Peter Vilencia, a former bail bondsman, had phone problems as well. Vilencia purchased Bail Bonds Inc. in 1996, and, after a week of brisk business springing drunken tourists and small time crooks from the Clark County Detention Center, he suddenly suffered a sharp drop in call volume. “At 4:00 in the afternoon Friday, my phone would stop ringing,” says Vilencia, who sold the company last year. “Almost every weekend for nearly four years, you could set your watch by it.”Could the Vegas cyber jacking be a myth, woven from the detritus of failed businesses and blurry technological anecdotes? If so, it’s a myth that’s attained the status of ‘common knowledge’ on Vegas’ nocturnal fringe, and in one bizarre case, it almost made an adult entertainment operator the victim of brutal mob reprisal.
Vinnie “Aspirins” and his power drill
It happened in 1998: An FBI investigation into police corruption in Vegas turned up a six-man organized crime plot to muscle in on a handful of successful Las Vegas outcall services, which had been trouncing a mob-backed venture headed by one of the men, Christiano DeCarlo.
According to court documents, the conspirators, allegedly affiliated with the Gambino crime family, were particularly interesting in moving in on Richard Soranno, the owner of one of the town’s largest services, Vegas Girls. They believed Soranno had been diverting phone calls from competitors, including DeCarlo, with the help of a mysterious computer expert named Charles Coveney.
“Coveney has contacts in the Sprint Telephone Company and is able to have telephone calls diverted from one number to another,” the gangsters believed, according to an FBI affidavit. The men expected to “persuade” Coveney to leave Seranno “and assist DeCarlo in his out call business by diverting telephone calls to DeCarlo.” Among the persuasive tools at the gang’s disposal, an enforcer named Vinnie “Aspirins” Congiusti, flown in from Tampa, who reputedly earned his nickname by once using a cordless power tool to drill holes in someone’s head.

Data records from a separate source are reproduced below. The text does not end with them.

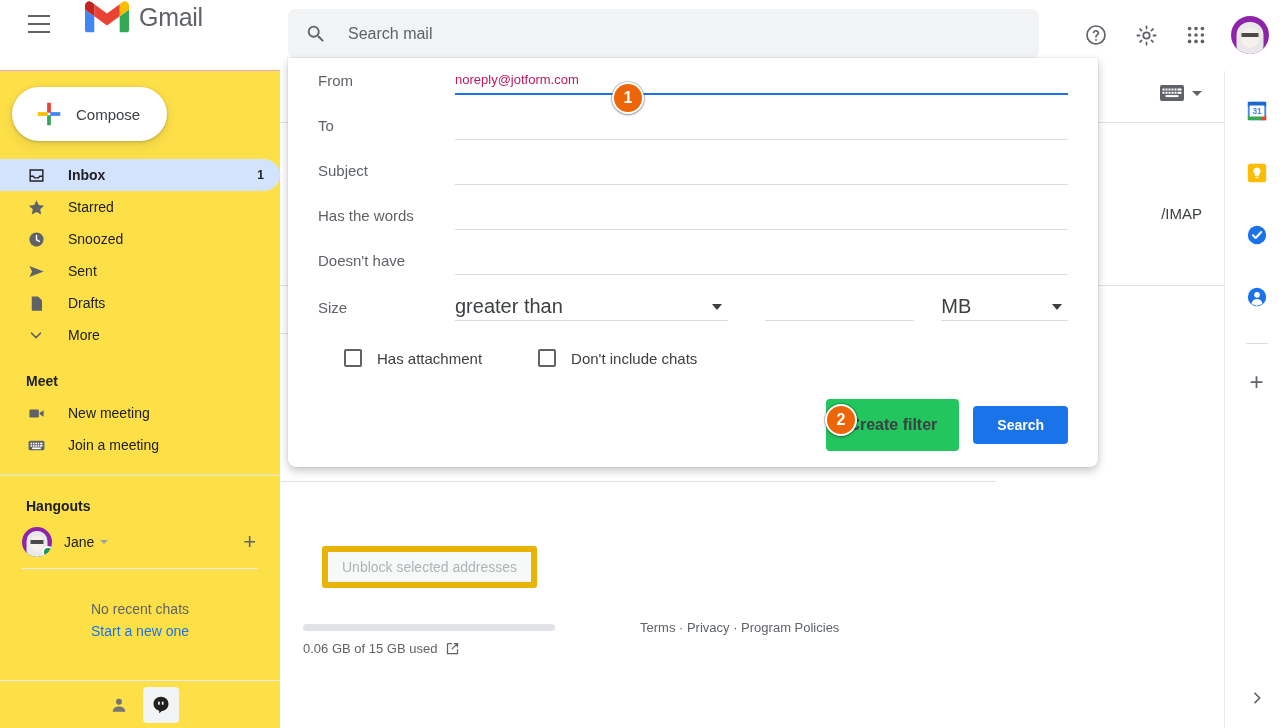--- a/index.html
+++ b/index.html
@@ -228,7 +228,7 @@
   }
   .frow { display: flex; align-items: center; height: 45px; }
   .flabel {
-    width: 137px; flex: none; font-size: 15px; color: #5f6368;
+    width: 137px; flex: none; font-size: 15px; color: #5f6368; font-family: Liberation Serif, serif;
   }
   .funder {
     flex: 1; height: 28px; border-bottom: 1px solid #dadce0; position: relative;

When the mobsters began scouring Las Vegas for Coveney, the FBI was forced to swoop in, prematurely pulling the plug on a massive undercover operation. All six men later plead guilty to conspiracy. Vinnie “Aspirins” died in jail from apparent heart failure last year.

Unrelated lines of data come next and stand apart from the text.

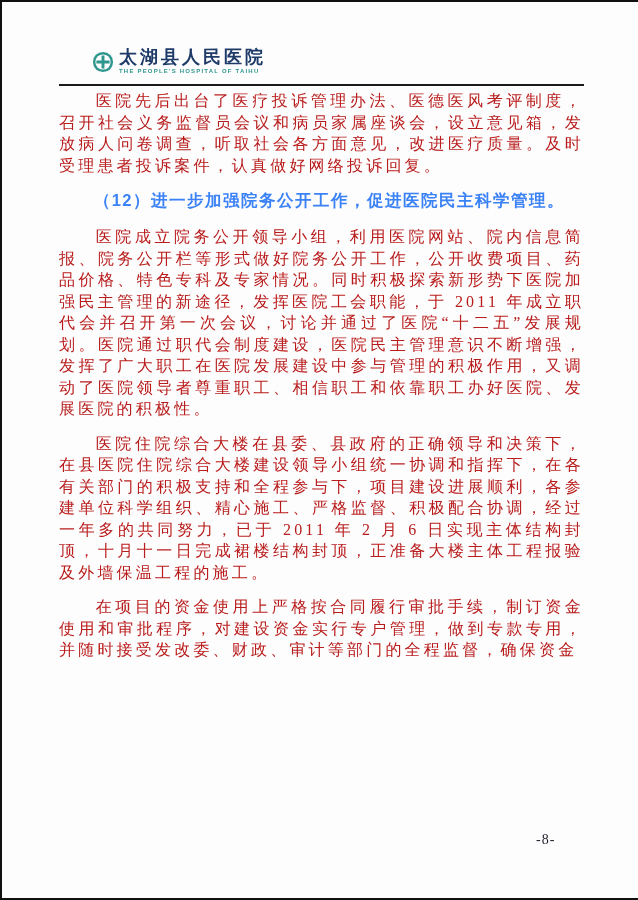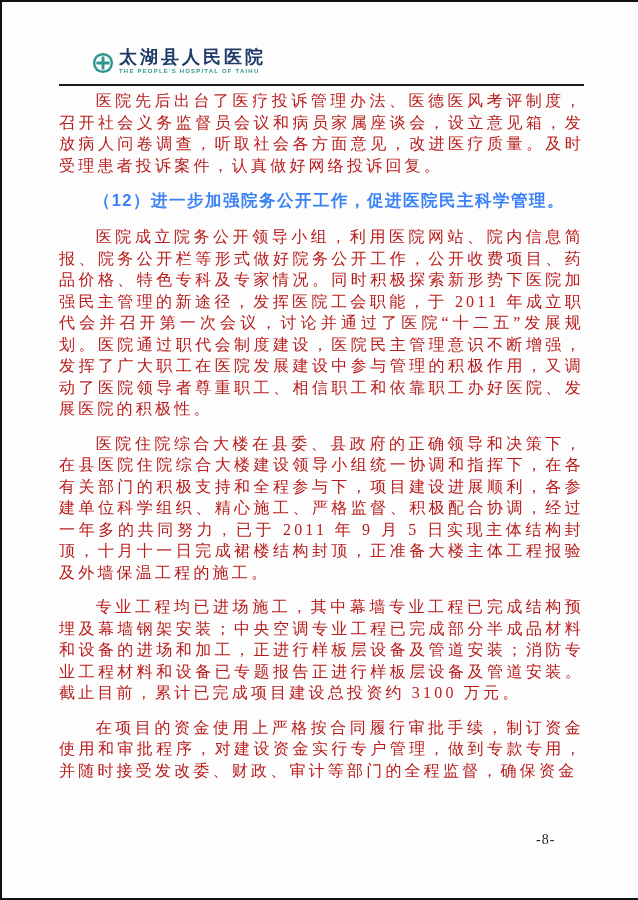--- a/index.html
+++ b/index.html
@@ -31,7 +31,7 @@
   }
   .logo-row {
     display: flex;
-    align-items: flex-end;
+    align-items: center;
     gap: 5px;
     margin-left: 33px;
     margin-top: 2px;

Today, there’s no love lost between Munoz and Soranno; Munoz believes, but admits he cannot prove, that Soranno is one of the masterminds of a plot to destroy his business, while Soranno says that’s exactly the kind of talk that nearly got him whacked……………………………………..If Sprint Central Telephone has never been hacked, the company is a rarity among telecommunications carriers. But SecurityFocus has learned that the company’s Las Vegas network may not be immune to hackers after all.
“Vegas was easy”
Until he went on the lam in the early nineties, Las Vegas was a home-away-from-home for the world’s most famous hacker, Kevin Mitnick, who had family in town. And from approximately 1992 until his February 1995 arrest, Mitnick says he enjoyed substantial illicit access to the Vegas network. What’s more, he recalls once being approached with an offer to redirect calls from an adult entertainment service for a single weekend, for $3,000. “They wanted me to somehow take control of the line and forward it,” Mitnick recalls.”
“It would have taken, had I wanted to do it, all of three minutes.”